(Input begins)

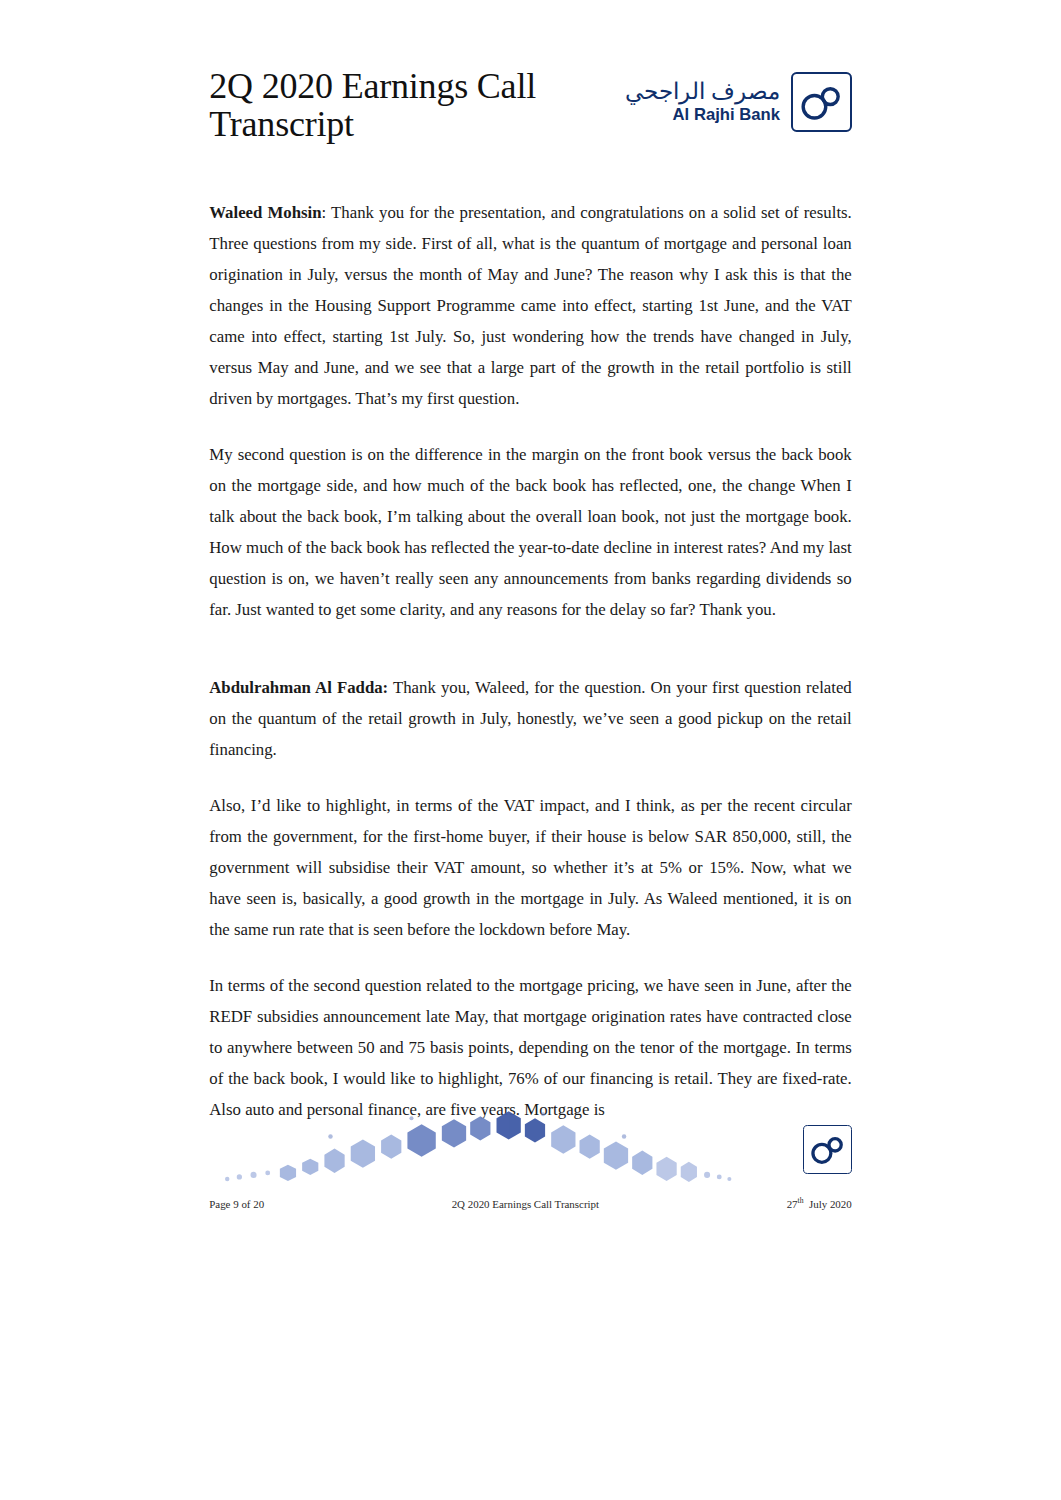2Q 2020 Earnings Call Transcript
مصرف الراجحي
Al Rajhi Bank
Waleed Mohsin: Thank you for the presentation, and congratulations on a solid set of results. Three questions from my side. First of all, what is the quantum of mortgage and personal loan origination in July, versus the month of May and June? The reason why I ask this is that the changes in the Housing Support Programme came into effect, starting 1st June, and the VAT came into effect, starting 1st July. So, just wondering how the trends have changed in July, versus May and June, and we see that a large part of the growth in the retail portfolio is still driven by mortgages. That’s my first question.
My second question is on the difference in the margin on the front book versus the back book on the mortgage side, and how much of the back book has reflected, one, the change When I talk about the back book, I’m talking about the overall loan book, not just the mortgage book. How much of the back book has reflected the year-to-date decline in interest rates? And my last question is on, we haven’t really seen any announcements from banks regarding dividends so far. Just wanted to get some clarity, and any reasons for the delay so far? Thank you.
Abdulrahman Al Fadda: Thank you, Waleed, for the question. On your first question related on the quantum of the retail growth in July, honestly, we’ve seen a good pickup on the retail financing.
Also, I’d like to highlight, in terms of the VAT impact, and I think, as per the recent circular from the government, for the first-home buyer, if their house is below SAR 850,000, still, the government will subsidise their VAT amount, so whether it’s at 5% or 15%. Now, what we have seen is, basically, a good growth in the mortgage in July. As Waleed mentioned, it is on the same run rate that is seen before the lockdown before May.
In terms of the second question related to the mortgage pricing, we have seen in June, after the REDF subsidies announcement late May, that mortgage origination rates have contracted close to anywhere between 50 and 75 basis points, depending on the tenor of the mortgage. In terms of the back book, I would like to highlight, 76% of our financing is retail. They are fixed-rate. Also auto and personal finance, are five years. Mortgage is
Page 9 of 20 2Q 2020 Earnings Call Transcript 27th July 2020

(Input ends)

Task statement — In the data above, which lines have "related"? Report each of them.

Output —
Abdulrahman Al Fadda: Thank you, Waleed, for the question. On your first question related on the quantum of the retail growth in July, honestly, we’ve seen a good pickup on the retail financing.
In terms of the second question related to the mortgage pricing, we have seen in June, after the REDF subsidies announcement late May, that mortgage origination rates have contracted close to anywhere between 50 and 75 basis points, depending on the tenor of the mortgage. In terms of the back book, I would like to highlight, 76% of our financing is retail. They are fixed-rate. Also auto and personal finance, are five years. Mortgage is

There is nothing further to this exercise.